Sql-server – Index maintenance for AG DBs

availability-groupsfragmentationindex-maintenancesql serversql-server-2012

I wanted to get some opinions on the index maintenance we currently do at the company where I work. One of our production SQL 2012 clusters that consists of 4 nodes, with two instances on each, has multiple AGs which service some very heavy workloads. Some of the databases in these AGs are 2TB+.

We have a standard daily index maintenance routine that does the usual rebuild vs reorg depending on the fragmentation level, but we also only do reorgs in indexes that are over a certain size because we have seen issues with SYNC latency if these larger indexes were to be rebuilt. Once index maintenance has been performed we then update statistics etc.

This job can sometimes run up to 12 hours+ so it impacts on our critical business hours where we see peak traffic, so we really need to do something to alleviate this.

I've seen quite a bit of commentary recently where it has been suggested that index maintenance isn't always required at all, and I suspect that may be the case for us where we are doing a reorg on large indexes that are only 5% fragmented.

I guess I'd like some ideas on how I could identify indexes where the level of maintenance we do daily isn't necessarily required, other than disabling it and observing the impact, if any.

Best Answer

You're not alone on seeing sync latency with AGs when doing index rebuilds. From Sean Gallardy's blog post SQL Server Index Maintenance – You’re Doing It Wrong (emphasis mine):

In the worst of the cases, which does seem to happen quite often, it can bring the entire server to its knees, causing long blocking waits, filling up the log, causing remote AG replicas to fall behind, among a large list of other items. This does have real and painful consequences.

Note that an important caveat mentioned in the comments of that post is that fragmentation can affect the performance of SQL Server's readahead mechanism, which is used heavily during large table scans (ETL loads, big reporting queries).

I honestly like your suggestion of disabling maintenance and seeing what happens. You could disable it on just the very large tables, and see if there is any negative impact vs the gains you get in terms of shorter maintenance windows.

To comment on this specific statement in your question:

Once index maintenance has been performed we then update statistics etc.

FYI, rebuilding an index will result in statistics being updated for that index with FULLSCAN. So make sure you're not updating stats twice on these tables that are getting rebuilt.

You should also take a look at Erik Darling's blog post Because Your Index Maintenance Script Is Measuring The Wrong Thing. You could check avg_page_space_used_in_percent to determine if there are indexes where you can reclaim a lot of space (on disk and in memory) by rebuilding. This would probably be the biggest "win" from rebuilds.

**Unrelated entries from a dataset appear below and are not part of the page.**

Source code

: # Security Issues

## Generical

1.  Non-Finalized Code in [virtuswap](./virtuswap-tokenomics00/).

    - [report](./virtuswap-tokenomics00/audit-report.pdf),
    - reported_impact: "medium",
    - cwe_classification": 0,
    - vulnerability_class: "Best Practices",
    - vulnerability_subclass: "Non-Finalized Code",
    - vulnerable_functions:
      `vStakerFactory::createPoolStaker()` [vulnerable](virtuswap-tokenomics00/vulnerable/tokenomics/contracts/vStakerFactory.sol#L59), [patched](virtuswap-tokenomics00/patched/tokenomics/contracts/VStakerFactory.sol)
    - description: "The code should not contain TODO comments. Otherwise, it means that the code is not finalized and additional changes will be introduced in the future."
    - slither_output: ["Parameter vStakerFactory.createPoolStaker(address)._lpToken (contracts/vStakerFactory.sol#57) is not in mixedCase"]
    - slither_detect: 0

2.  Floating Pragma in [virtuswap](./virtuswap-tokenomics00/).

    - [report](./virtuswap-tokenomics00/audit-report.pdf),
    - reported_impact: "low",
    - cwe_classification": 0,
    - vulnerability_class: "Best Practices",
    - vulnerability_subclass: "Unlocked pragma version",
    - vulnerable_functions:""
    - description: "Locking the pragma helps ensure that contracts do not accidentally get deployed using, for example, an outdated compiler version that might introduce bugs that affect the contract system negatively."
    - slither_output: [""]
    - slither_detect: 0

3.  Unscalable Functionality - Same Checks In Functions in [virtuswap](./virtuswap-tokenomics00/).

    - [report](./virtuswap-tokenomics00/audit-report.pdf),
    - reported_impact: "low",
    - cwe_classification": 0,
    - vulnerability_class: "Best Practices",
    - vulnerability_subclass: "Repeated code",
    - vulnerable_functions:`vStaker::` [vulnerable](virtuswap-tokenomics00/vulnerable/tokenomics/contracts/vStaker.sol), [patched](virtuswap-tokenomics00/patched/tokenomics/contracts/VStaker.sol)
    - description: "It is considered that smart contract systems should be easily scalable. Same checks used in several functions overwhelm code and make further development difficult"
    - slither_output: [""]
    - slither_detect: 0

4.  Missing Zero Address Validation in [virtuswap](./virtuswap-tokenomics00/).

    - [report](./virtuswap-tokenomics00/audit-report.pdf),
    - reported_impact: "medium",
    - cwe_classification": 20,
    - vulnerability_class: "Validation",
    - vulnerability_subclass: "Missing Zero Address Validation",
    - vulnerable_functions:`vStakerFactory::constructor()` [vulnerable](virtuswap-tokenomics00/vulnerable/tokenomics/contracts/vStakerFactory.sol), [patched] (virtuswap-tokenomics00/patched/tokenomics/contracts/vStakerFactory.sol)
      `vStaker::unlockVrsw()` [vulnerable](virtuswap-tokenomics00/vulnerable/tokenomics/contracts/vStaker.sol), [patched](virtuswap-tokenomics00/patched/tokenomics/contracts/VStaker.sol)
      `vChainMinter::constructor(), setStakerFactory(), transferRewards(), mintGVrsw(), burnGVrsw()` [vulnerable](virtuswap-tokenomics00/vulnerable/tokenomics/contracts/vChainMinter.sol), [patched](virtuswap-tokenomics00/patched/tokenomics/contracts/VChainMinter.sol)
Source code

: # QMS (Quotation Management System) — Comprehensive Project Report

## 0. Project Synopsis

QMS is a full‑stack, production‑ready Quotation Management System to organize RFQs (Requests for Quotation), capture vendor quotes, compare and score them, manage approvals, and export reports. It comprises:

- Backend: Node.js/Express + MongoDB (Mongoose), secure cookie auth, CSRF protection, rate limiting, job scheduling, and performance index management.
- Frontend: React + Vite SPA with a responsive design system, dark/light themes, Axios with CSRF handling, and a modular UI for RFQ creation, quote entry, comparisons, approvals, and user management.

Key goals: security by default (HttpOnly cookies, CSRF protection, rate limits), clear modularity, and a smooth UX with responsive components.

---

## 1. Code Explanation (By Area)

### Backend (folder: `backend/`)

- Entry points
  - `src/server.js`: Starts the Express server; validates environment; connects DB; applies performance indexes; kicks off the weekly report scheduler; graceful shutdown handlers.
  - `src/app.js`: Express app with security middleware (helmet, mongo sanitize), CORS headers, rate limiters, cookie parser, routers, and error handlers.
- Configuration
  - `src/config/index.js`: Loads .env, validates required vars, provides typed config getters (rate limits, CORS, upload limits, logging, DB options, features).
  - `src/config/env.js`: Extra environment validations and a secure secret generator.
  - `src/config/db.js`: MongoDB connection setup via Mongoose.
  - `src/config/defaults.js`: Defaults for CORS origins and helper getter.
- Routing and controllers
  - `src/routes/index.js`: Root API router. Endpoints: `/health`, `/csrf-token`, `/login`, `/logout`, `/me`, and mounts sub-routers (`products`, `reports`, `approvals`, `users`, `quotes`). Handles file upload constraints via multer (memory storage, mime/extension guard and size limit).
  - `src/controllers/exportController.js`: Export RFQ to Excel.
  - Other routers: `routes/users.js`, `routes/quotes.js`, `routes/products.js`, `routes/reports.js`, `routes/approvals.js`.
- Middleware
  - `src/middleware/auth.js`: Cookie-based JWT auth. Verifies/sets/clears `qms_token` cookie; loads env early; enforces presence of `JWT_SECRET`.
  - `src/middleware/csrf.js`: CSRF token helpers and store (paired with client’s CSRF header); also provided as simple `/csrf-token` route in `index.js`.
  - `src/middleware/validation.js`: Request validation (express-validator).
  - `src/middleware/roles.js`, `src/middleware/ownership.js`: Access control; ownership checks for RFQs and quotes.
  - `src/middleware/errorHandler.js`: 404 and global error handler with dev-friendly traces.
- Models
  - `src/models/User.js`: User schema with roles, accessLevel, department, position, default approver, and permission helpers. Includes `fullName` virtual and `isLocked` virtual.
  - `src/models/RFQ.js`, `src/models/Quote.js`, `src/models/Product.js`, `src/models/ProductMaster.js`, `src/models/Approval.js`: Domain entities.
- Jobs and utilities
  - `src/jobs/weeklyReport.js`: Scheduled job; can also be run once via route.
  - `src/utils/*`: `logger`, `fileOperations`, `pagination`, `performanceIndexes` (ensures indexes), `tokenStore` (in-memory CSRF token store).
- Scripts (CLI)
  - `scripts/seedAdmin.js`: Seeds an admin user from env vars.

On a related note, another of Erik's posts (What Metrics Does Rebuilding Indexes Improve?) points out some specific situations that might warrant an ad-hoc rebuild:

It’s my opinion, and you can take it or leave it, that index rebuilds should be reserved for special circumstances.

  • You deleted a lot of data
  • You need to change something about the index
  • You have a Heap with a lot of forwarded fetches

Unfortunately, there isn't an easy button here. Hopefully the links help inform your decision process though.